Supporting this more cautious prognosis, a number of the more reliable macroeconomic activity indicators are suggesting an economic slowdown is already underway. The ISM Manufacturing purchasing managers index (see above) has fallen from a 2021 peak of 63.8 to a contractionary 46.7. In the past similar sharp falls in the PMI preceded or were coincident with sharp interest rate cutting cycles in 2001/2002, following the bursting of the Millenium Nasdaq bubble, in 2007/2008 during the global financial crisis and in 2019/2020 during lockdown. In each of these cases the rate cutting cycle was associated with recessions and abrupt declines in the stock market. Today’s soft-landing narrative has the Federal Reserve deftly anticipating the forthcoming slowdown and preventing it with pre-emptive rate cuts. This has not been the pattern in the previous three cycles where declines in the stock market have tended to coincide with or anticipate a weakening economy causing policymakers to react, after the fact, by cutting interest rates.

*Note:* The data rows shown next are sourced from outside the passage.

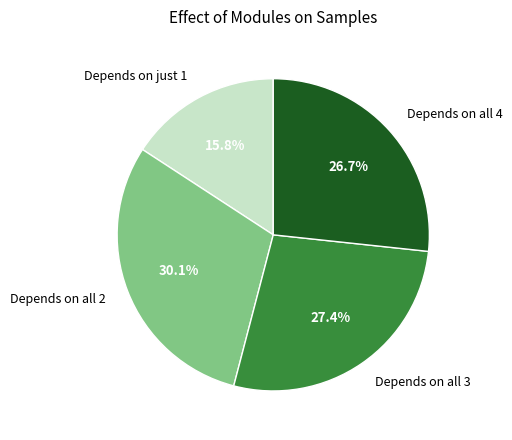

Is Depends on just 1 the majority of the pie?

No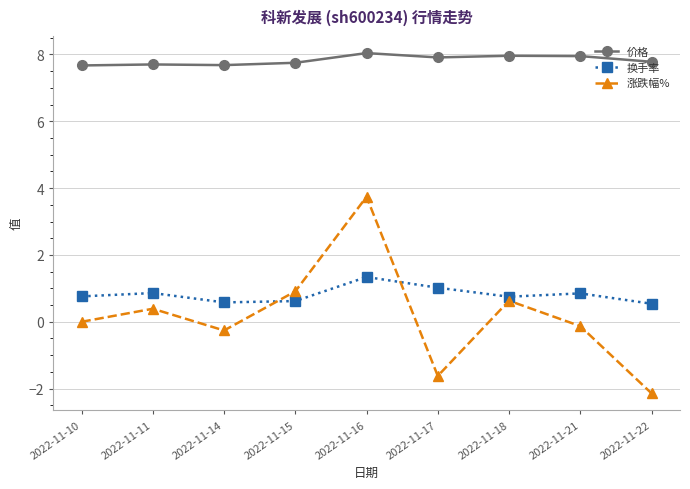

Which series has the widest spread of values?

涨跌幅%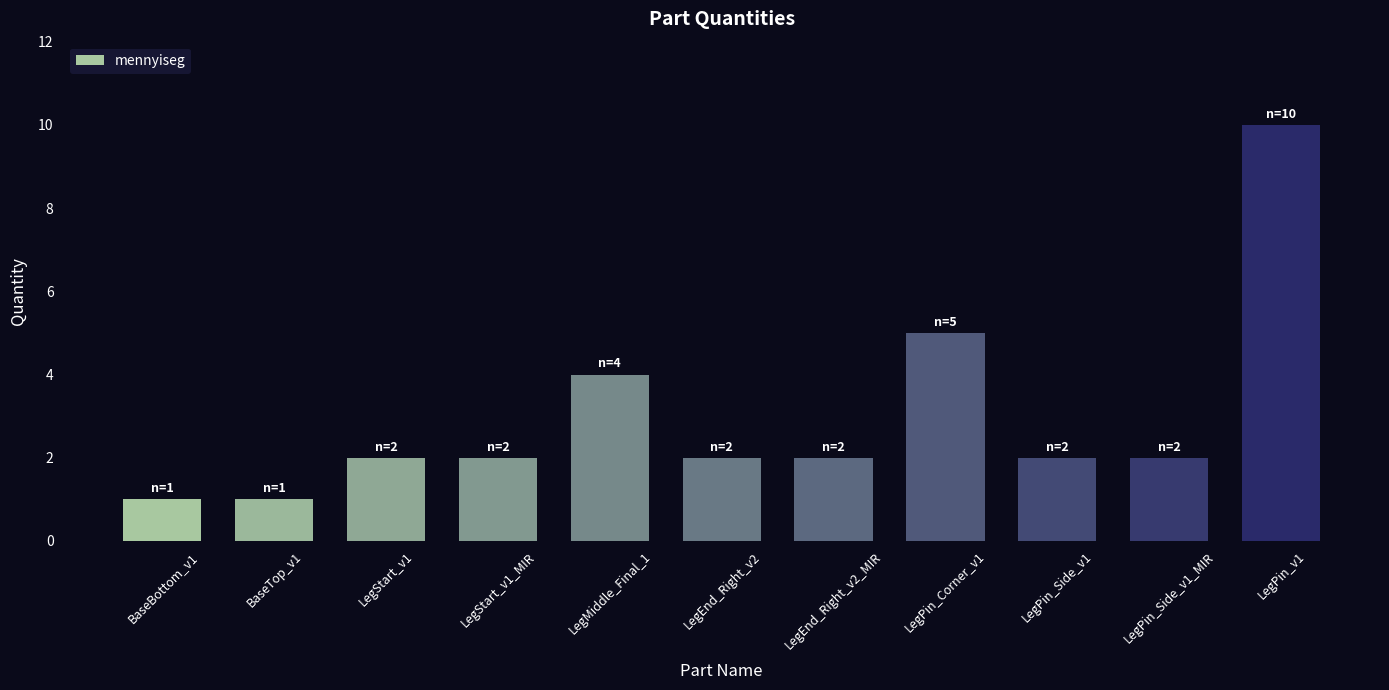

What is the sum of the values at BaseTop_v1 and LegPin_Corner_v1?

6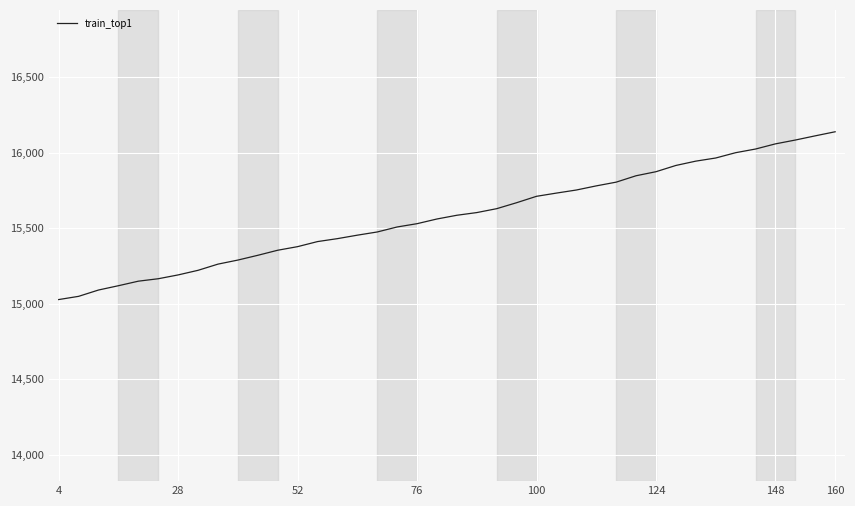

What is the maximum value shown in the chart?

16137.3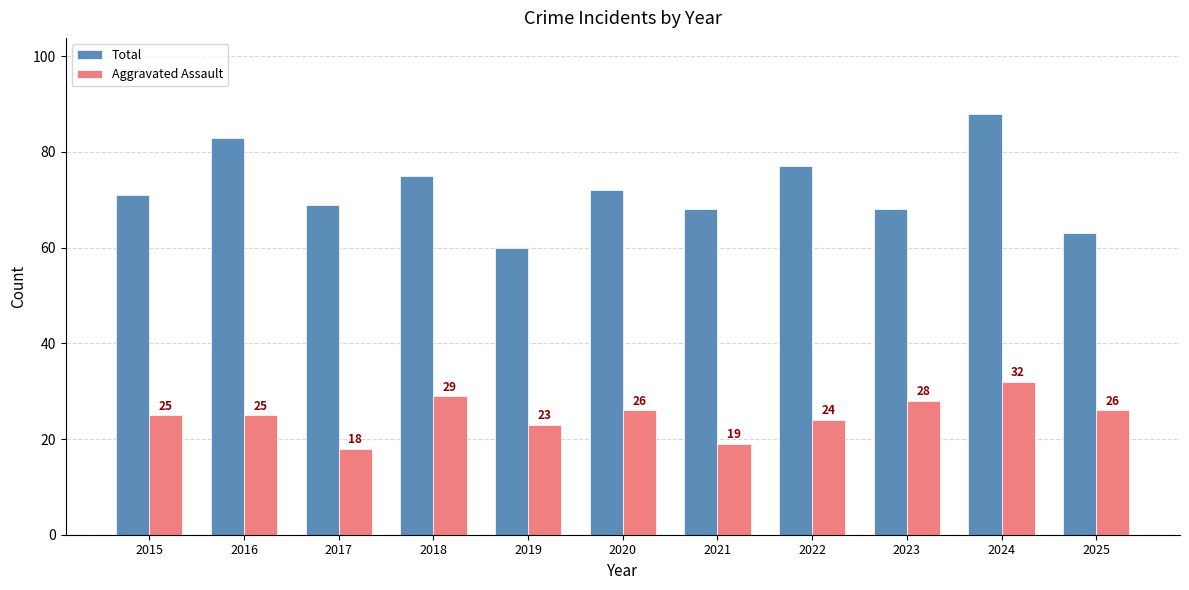

How many bars are there in total?

22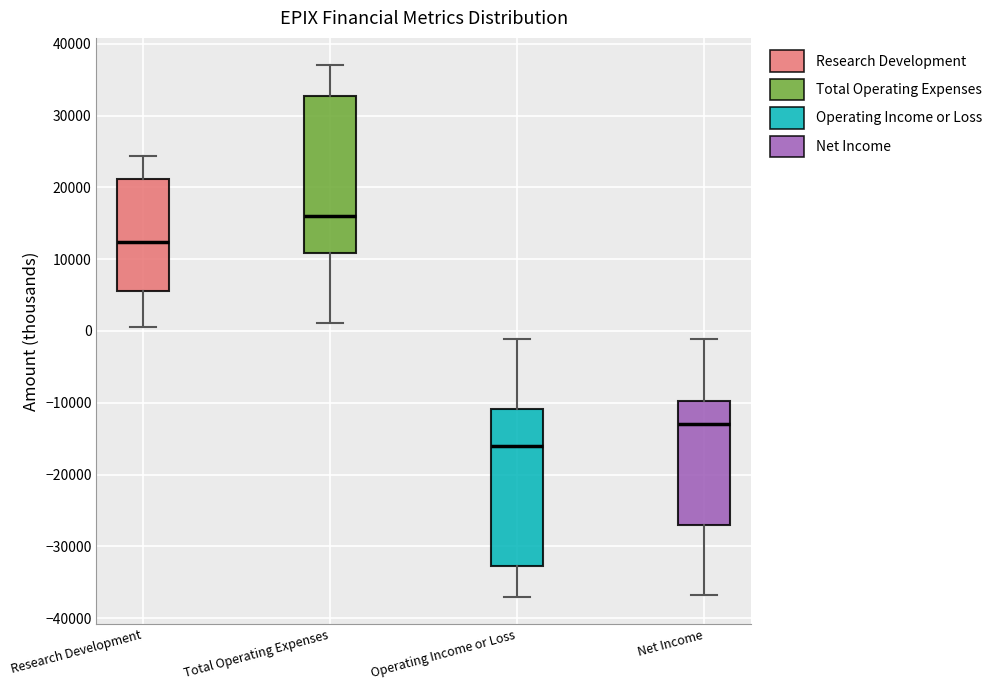

Reading left to right, transcribe this box plot: for each box, give where its median line is, the range the box spans, and where its two whiskers end, as read against the y-axis. The values are not printed on the chart, so give them approximately, as read against the axis.

Research Development: median 12000, box 6000 to 21000, whiskers 1000 to 24000
Total Operating Expenses: median 16000, box 11000 to 33000, whiskers 1000 to 37000
Operating Income or Loss: median -16000, box -33000 to -11000, whiskers -37000 to -1000
Net Income: median -13000, box -27000 to -10000, whiskers -37000 to -1000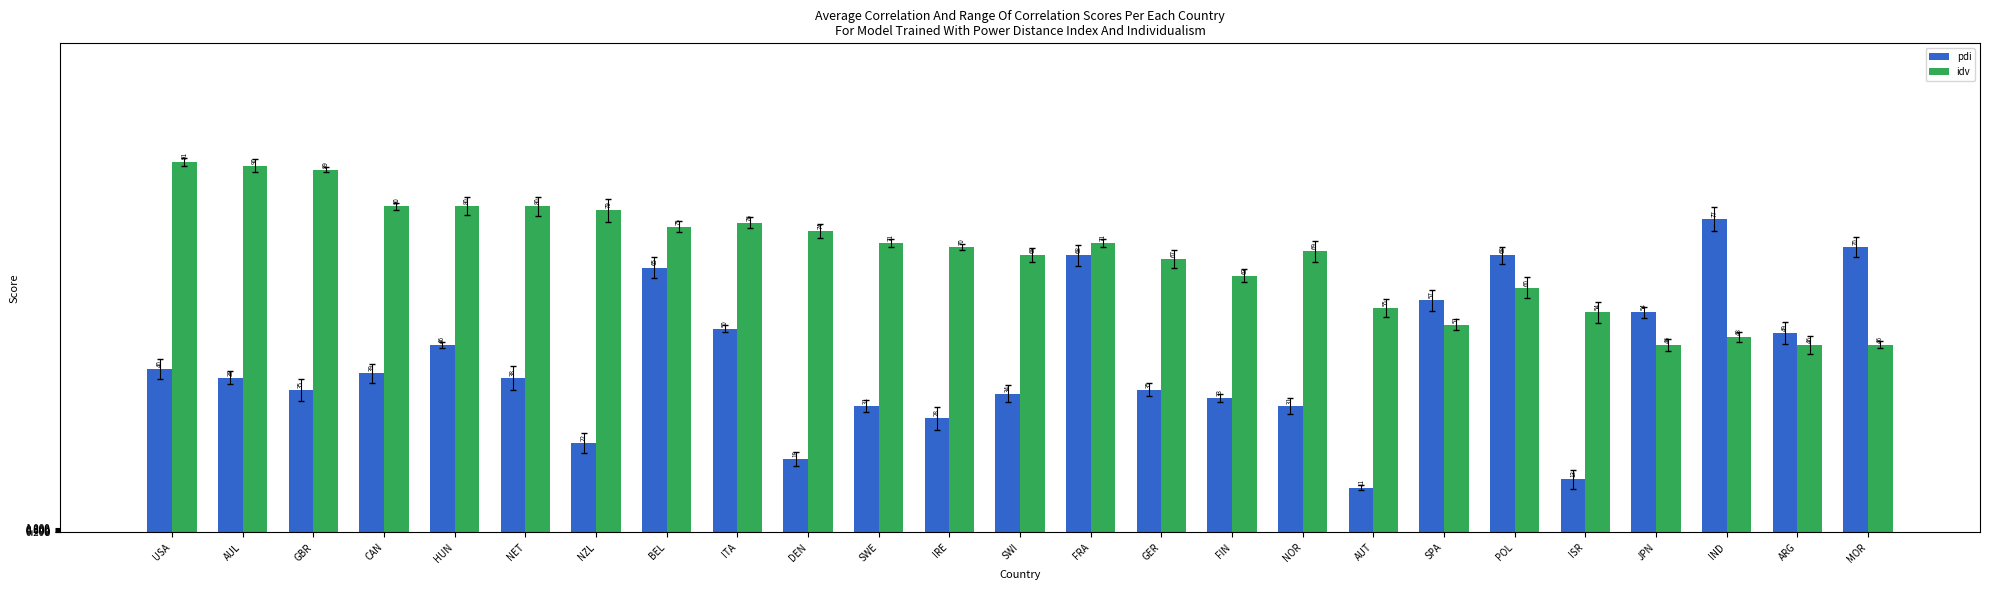

How many groups of bars are there?

25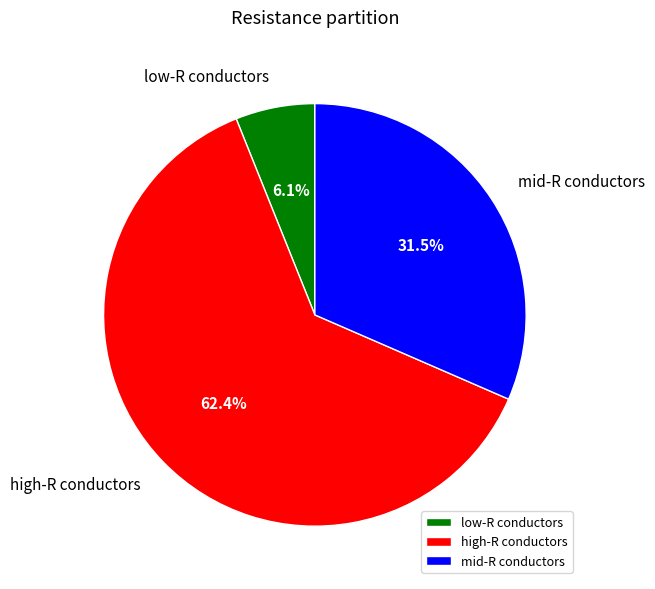

Count the number of slices in the pie.

3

In 2000 the interest rate hiking cycle continued well into the period when the PMI and the stock market was already flagging a slowdown. Prior to that cycle the stock market had, like today, reached irrationally exuberant valuations. As a consequence, the subsequent NASDAQ bear market lasted two years, culminating in an eventual peak to trough loss of 78%. The similarity between that period and the current period both from a macroeconomic and valuation perspective gives us pause for thought.

Conclusion

Ordinarily we like to let our investments be guided by market momentum. This has the benefit of drawing on the wisdom of crowds while producing a reassuringly fashionable portfolio of investments that is easy on the eye. Occasionally, however, the wisdom of crowds turns to a mania of crowds and that mania can switch direction violently. We believe the valuation of The Magnificent Seven, and a few other technology stocks have become a mania. The mania may yet go further; however, we believe on a risk adjusted basis, it is unwise to follow the crowd at this time.

Fortunately, one of the side effects of the mania is there is another cohort of deeply unfashionable stocks which are now trading on abnormally attractive valuations. We humans take comfort in being part of the consensus which makes it emotionally extremely difficult to hold these unfashionable investments. Nevertheless, we believe being uncomfortably unfashionable is today’s big opportunity.